Te doen —
- A) Op welke datum schreef Anne Frank volgens de tekst over de kastanjeboom dat die van onder tot boven in volle bloei stond?
- B) Geef het stuk van de tekst over de kastanjeboom tussen "Het idee was" en "13 mei 1944.", beide inbegrepen, opnieuw weer en wissel daarin "Prinsengracht" om voor "Keizersgracht".

Aangeleverde tekst —
==*==

Het idee was mooi. De zieke kastanje in de tuin van het Achterhuis moest worden gered van de kettingzaag. Maar er ontstond ruzie. Veel ruzie.

Vanuit haar schuilzolder in het Achterhuis aan de Prinsengracht had Anne Frank zicht op de kruin van een toen al bejaarde paardekastanje – vrijwel het enige stukje groene natuur dat ze te zien kreeg. In haar dagboeknotities repte ze over ‘de kale kastanjeboom aan wiens takken kleine druppeltjes schitterden’ (23 februari 1944), over het naderende voorjaar (‘onze kastanje is al tamelijk groen, hier en daar zie je al kleine kaarsjes’ – 18 april 1944) of over de lente die zojuist krachtig was ontloken: ‘Onze kastanjeboom staat van onder tot boven in volle bloei, hij is vol met bladeren en veel mooier dan verleden jaar’ – 13 mei 1944.

==*==

Aangeleverd materiaal —
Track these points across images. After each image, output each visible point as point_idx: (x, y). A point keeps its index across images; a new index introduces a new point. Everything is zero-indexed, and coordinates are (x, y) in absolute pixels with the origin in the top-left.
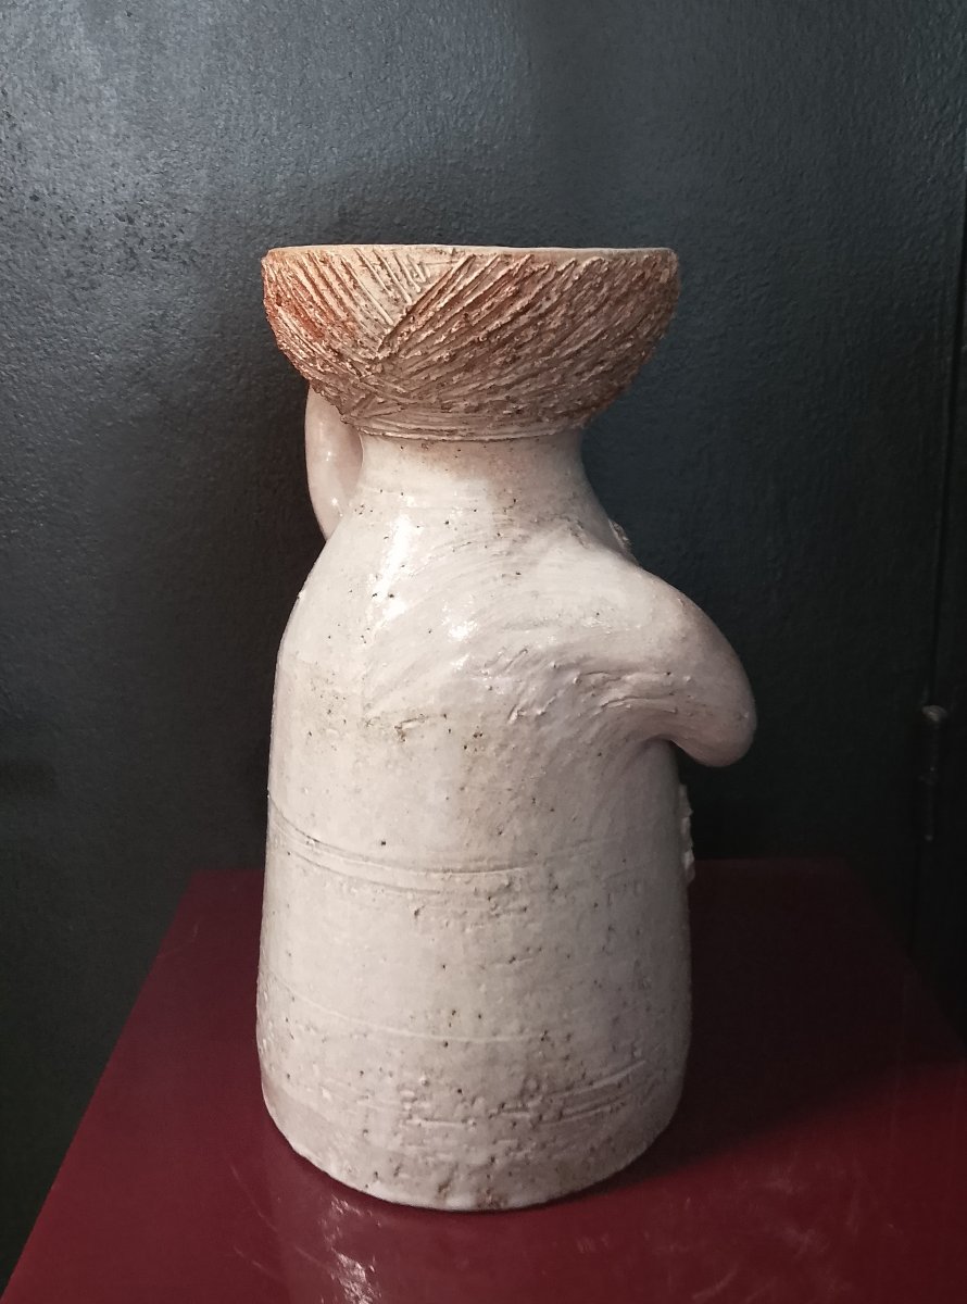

==*==

Antwoorden —
- A) Op 13 mei 1944.

- B)
Het idee was mooi. De zieke kastanje in de tuin van het Achterhuis moest worden gered van de kettingzaag. Maar er ontstond ruzie. Veel ruzie.

Vanuit haar schuilzolder in het Achterhuis aan de Keizersgracht had Anne Frank zicht op de kruin van een toen al bejaarde paardekastanje – vrijwel het enige stukje groene natuur dat ze te zien kreeg. In haar dagboeknotities repte ze over ‘de kale kastanjeboom aan wiens takken kleine druppeltjes schitterden’ (23 februari 1944), over het naderende voorjaar (‘onze kastanje is al tamelijk groen, hier en daar zie je al kleine kaarsjes’ – 18 april 1944) of over de lente die zojuist krachtig was ontloken: ‘Onze kastanjeboom staat van onder tot boven in volle bloei, hij is vol met bladeren en veel mooier dan verleden jaar’ – 13 mei 1944.